→ **PROBLEM DETAILS**:
Retype the rows below word for word, from the very first line through the line that contains "genus: Calamagrostis", including that line.

→ **DATASET ENTRIES**:
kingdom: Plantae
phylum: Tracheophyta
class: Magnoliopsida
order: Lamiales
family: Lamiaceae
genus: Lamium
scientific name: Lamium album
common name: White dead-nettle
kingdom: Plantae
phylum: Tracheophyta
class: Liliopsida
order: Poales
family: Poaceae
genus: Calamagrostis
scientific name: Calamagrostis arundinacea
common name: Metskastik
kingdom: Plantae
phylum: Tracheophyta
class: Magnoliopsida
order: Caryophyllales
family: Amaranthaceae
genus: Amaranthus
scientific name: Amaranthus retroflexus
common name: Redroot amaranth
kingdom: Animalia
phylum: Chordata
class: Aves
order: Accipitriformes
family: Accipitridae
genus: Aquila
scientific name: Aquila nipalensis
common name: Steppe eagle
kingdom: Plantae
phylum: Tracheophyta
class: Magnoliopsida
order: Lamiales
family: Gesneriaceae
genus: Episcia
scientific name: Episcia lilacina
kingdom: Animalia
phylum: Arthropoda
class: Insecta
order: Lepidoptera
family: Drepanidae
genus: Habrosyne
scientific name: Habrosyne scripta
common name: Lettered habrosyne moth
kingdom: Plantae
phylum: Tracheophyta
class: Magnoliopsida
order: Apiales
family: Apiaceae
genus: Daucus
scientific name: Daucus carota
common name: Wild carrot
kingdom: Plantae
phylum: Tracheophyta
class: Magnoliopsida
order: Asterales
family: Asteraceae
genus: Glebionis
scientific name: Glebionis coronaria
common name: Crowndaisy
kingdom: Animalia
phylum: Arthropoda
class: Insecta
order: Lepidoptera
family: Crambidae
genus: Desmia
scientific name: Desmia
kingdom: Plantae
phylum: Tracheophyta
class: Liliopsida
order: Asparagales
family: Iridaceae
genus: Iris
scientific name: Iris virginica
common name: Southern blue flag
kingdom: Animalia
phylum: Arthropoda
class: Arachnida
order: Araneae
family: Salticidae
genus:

→ **SOLUTION TO THIS PROBLEM**:
kingdom: Plantae
phylum: Tracheophyta
class: Magnoliopsida
order: Lamiales
family: Lamiaceae
genus: Lamium
scientific name: Lamium album
common name: White dead-nettle
kingdom: Plantae
phylum: Tracheophyta
class: Liliopsida
order: Poales
family: Poaceae
genus: Calamagrostis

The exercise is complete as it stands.